──────── Provided records ────────

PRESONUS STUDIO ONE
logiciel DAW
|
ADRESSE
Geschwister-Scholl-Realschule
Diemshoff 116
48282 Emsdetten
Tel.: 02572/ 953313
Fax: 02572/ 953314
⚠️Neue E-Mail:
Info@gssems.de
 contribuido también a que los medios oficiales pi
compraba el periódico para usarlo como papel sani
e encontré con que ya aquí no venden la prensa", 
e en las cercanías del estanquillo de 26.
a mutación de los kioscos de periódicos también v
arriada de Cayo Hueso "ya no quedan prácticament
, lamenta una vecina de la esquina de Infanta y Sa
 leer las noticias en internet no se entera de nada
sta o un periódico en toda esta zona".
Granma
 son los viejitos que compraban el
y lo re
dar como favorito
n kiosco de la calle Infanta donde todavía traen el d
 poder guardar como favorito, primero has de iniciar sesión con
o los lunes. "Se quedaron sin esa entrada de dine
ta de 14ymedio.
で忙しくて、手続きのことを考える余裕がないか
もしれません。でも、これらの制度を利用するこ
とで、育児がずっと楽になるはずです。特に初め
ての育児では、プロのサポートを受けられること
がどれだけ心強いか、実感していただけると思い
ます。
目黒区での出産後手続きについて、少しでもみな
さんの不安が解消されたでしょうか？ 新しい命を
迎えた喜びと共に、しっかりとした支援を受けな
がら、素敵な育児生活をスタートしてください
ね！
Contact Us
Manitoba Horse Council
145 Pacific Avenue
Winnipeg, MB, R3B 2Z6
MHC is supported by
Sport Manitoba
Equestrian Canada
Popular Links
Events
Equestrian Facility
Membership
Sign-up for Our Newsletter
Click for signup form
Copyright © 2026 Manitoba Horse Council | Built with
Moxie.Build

────────

Return exactly, and only, the lines above starting at the line that contains "poder guardar como" and ending at the line that contains "145 Pacific Avenue".

 poder guardar como favorito, primero has de iniciar sesión con
o los lunes. "Se quedaron sin esa entrada de dine
ta de 14ymedio.
で忙しくて、手続きのことを考える余裕がないか
もしれません。でも、これらの制度を利用するこ
とで、育児がずっと楽になるはずです。特に初め
ての育児では、プロのサポートを受けられること
がどれだけ心強いか、実感していただけると思い
ます。
目黒区での出産後手続きについて、少しでもみな
さんの不安が解消されたでしょうか？ 新しい命を
迎えた喜びと共に、しっかりとした支援を受けな
がら、素敵な育児生活をスタートしてください
ね！
Contact Us
Manitoba Horse Council
145 Pacific Avenue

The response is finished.